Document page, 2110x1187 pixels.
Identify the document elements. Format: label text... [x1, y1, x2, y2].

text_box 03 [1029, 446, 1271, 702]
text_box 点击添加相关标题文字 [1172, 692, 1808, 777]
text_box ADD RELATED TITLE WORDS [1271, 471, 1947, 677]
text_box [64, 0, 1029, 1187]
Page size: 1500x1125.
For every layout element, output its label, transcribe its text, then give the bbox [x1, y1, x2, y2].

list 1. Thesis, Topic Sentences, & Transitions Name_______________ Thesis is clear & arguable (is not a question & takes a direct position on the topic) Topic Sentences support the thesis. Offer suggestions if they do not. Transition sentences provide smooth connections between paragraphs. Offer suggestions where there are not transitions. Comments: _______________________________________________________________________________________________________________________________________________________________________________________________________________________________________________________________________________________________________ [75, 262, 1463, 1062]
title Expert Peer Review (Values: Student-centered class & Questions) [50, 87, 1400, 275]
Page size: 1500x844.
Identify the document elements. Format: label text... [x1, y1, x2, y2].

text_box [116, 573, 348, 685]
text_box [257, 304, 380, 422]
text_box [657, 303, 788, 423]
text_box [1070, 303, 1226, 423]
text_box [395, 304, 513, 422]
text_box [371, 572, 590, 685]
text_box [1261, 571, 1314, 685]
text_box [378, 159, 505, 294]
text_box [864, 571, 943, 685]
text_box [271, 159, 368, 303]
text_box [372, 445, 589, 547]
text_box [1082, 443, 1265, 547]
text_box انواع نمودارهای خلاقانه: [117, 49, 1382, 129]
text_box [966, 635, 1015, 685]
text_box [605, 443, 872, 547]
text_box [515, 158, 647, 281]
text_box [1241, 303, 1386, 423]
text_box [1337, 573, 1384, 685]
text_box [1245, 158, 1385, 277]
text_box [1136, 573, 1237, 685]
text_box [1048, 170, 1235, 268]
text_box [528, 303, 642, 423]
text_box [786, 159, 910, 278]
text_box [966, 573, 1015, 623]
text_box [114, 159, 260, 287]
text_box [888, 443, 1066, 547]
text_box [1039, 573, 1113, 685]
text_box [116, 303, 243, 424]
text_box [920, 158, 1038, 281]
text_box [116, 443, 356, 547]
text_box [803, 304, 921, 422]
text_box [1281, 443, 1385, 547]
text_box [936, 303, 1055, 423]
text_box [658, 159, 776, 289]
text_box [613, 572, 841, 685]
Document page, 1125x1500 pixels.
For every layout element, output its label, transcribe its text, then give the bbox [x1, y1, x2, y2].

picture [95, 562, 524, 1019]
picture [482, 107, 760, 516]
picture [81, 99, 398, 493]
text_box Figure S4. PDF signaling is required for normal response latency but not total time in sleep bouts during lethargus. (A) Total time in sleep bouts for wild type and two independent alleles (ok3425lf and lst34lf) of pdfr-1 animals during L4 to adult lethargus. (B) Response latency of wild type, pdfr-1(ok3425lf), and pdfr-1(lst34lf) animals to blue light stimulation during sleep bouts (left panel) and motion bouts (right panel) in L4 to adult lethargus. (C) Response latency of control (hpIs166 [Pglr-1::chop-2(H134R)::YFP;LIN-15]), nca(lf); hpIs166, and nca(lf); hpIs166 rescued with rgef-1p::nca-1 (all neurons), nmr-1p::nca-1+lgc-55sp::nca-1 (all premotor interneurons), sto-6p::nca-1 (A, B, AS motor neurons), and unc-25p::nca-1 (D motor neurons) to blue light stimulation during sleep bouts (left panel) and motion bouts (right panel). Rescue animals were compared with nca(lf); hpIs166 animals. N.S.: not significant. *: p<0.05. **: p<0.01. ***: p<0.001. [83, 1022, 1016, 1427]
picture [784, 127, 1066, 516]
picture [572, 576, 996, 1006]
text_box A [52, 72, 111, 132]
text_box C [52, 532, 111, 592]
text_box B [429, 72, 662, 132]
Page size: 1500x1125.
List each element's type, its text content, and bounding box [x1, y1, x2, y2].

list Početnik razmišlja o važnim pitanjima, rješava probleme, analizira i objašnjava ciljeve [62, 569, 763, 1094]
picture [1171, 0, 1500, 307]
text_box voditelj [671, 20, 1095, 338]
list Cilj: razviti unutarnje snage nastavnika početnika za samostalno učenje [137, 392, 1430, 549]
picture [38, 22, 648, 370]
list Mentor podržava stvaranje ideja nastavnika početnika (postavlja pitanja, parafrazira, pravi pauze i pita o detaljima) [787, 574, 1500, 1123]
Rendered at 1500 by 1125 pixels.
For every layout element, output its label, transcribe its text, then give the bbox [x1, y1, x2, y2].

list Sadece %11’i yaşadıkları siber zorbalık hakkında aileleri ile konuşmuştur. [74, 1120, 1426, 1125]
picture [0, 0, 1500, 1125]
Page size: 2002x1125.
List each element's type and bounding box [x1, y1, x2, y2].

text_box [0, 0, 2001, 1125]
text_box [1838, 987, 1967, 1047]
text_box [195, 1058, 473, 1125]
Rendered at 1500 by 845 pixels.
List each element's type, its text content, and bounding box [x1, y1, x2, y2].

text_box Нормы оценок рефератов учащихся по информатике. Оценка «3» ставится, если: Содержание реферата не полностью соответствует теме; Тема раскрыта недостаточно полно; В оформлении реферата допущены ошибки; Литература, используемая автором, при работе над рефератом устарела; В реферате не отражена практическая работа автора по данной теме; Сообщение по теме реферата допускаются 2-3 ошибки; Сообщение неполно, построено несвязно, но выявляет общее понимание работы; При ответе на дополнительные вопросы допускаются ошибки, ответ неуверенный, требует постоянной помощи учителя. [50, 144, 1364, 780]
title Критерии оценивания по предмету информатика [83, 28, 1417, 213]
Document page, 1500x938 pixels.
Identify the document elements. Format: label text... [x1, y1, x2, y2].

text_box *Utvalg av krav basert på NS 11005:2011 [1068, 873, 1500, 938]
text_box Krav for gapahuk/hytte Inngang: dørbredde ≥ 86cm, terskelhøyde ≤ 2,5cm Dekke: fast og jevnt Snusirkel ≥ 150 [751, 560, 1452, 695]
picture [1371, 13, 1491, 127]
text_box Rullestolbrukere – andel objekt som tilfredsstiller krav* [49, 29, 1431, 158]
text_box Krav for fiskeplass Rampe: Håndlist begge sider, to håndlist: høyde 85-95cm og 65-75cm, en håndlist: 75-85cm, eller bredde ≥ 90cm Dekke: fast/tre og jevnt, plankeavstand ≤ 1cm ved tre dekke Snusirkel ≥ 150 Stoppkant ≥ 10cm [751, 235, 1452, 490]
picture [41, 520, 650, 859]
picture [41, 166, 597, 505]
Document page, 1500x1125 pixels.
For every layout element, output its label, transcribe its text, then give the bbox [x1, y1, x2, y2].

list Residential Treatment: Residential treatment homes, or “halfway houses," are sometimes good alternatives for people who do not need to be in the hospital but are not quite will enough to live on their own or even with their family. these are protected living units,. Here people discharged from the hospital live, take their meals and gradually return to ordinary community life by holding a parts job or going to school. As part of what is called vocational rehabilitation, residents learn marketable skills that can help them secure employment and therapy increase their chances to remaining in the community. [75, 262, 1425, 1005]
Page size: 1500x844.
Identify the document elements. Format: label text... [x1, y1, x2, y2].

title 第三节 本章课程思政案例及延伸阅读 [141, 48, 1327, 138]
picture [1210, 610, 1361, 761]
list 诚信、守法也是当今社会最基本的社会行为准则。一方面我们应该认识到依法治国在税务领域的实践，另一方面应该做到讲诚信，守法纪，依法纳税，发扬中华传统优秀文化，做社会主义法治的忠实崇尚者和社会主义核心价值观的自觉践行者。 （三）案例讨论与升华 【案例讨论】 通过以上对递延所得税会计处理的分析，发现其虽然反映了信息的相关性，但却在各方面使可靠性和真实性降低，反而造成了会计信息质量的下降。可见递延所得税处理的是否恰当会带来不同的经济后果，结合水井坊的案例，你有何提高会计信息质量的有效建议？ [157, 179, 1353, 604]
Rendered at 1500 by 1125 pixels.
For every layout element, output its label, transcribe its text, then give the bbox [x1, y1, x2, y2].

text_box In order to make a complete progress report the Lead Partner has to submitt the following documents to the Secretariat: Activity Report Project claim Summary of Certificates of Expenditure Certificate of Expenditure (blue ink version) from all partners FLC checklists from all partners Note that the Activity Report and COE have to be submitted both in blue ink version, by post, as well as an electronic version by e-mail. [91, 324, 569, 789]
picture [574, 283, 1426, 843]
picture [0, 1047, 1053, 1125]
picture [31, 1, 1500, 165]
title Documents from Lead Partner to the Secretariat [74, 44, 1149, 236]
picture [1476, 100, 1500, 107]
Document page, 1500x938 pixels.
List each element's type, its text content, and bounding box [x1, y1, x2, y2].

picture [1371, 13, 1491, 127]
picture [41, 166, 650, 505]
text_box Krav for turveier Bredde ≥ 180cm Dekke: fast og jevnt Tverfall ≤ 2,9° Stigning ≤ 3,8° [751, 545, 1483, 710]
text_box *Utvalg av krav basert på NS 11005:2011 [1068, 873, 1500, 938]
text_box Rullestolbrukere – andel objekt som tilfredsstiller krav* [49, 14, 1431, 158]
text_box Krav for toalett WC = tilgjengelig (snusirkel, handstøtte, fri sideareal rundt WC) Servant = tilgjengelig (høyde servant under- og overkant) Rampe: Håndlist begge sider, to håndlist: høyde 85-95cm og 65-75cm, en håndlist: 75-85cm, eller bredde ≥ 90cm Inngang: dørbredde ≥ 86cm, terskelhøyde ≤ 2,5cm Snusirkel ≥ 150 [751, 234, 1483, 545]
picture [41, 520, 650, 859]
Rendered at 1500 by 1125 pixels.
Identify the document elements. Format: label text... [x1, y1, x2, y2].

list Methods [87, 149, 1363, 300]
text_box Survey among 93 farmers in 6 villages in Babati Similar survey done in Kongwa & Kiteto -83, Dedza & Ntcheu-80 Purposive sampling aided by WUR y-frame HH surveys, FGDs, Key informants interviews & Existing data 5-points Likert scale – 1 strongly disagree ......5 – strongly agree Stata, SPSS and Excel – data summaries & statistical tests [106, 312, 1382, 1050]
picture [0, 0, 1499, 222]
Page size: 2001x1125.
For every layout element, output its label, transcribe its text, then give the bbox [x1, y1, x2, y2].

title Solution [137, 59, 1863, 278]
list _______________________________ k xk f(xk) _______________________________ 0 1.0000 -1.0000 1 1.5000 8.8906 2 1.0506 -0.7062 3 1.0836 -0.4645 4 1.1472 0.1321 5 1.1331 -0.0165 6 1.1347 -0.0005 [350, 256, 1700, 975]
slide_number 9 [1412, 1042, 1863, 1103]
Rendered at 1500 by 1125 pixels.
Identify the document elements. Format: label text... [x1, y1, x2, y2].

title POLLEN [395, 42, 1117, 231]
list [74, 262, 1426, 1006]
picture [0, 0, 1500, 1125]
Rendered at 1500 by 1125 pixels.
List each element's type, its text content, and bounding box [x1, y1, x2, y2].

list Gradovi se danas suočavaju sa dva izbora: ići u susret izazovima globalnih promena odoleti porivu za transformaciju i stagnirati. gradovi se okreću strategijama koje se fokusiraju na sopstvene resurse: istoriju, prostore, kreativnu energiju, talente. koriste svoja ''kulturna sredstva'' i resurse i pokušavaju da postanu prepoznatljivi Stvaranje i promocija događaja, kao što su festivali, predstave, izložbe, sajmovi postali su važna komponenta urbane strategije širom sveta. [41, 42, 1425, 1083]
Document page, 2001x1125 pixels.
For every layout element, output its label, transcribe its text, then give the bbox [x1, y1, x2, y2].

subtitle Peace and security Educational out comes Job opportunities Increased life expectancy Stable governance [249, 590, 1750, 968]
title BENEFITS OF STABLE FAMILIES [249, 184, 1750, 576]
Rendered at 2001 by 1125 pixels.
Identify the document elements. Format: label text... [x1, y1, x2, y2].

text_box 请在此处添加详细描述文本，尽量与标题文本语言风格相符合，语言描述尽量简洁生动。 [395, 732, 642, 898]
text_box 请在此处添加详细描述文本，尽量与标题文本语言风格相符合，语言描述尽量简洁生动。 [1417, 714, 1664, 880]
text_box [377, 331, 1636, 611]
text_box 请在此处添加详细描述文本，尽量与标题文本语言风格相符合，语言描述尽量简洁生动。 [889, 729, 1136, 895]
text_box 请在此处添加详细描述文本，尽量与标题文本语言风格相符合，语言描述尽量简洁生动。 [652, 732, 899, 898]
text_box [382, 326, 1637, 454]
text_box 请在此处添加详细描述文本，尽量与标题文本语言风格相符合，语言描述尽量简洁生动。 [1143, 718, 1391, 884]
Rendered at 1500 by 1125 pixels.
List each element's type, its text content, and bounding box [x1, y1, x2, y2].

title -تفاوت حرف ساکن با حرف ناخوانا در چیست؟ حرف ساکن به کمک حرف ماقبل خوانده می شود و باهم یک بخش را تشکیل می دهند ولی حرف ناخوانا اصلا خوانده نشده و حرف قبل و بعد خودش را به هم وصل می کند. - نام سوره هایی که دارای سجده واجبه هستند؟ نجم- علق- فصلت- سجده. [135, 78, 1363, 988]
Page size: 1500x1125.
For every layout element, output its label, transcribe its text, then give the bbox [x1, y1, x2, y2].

ASSIGNMENT:
Restate, word for word and with nothing added, the lines from the first line of the listing through the one where "text_box [515, 158, 647, 281]" stands.

WRITTEN ANSWER:
Document page, 2110x1187 pixels.
Identify the document elements. Format: label text... [x1, y1, x2, y2].

text_box 03 [1029, 446, 1271, 702]
text_box 点击添加相关标题文字 [1172, 692, 1808, 777]
text_box ADD RELATED TITLE WORDS [1271, 471, 1947, 677]
text_box [64, 0, 1029, 1187]
Page size: 1500x1125.
For every layout element, output its label, transcribe its text, then give the bbox [x1, y1, x2, y2].

list 1. Thesis, Topic Sentences, & Transitions Name_______________ Thesis is clear & arguable (is not a question & takes a direct position on the topic) Topic Sentences support the thesis. Offer suggestions if they do not. Transition sentences provide smooth connections between paragraphs. Offer suggestions where there are not transitions. Comments: _______________________________________________________________________________________________________________________________________________________________________________________________________________________________________________________________________________________________________ [75, 262, 1463, 1062]
title Expert Peer Review (Values: Student-centered class & Questions) [50, 87, 1400, 275]
Page size: 1500x844.
Identify the document elements. Format: label text... [x1, y1, x2, y2].

text_box [116, 573, 348, 685]
text_box [257, 304, 380, 422]
text_box [657, 303, 788, 423]
text_box [1070, 303, 1226, 423]
text_box [395, 304, 513, 422]
text_box [371, 572, 590, 685]
text_box [1261, 571, 1314, 685]
text_box [378, 159, 505, 294]
text_box [864, 571, 943, 685]
text_box [271, 159, 368, 303]
text_box [372, 445, 589, 547]
text_box [1082, 443, 1265, 547]
text_box انواع نمودارهای خلاقانه: [117, 49, 1382, 129]
text_box [966, 635, 1015, 685]
text_box [605, 443, 872, 547]
text_box [515, 158, 647, 281]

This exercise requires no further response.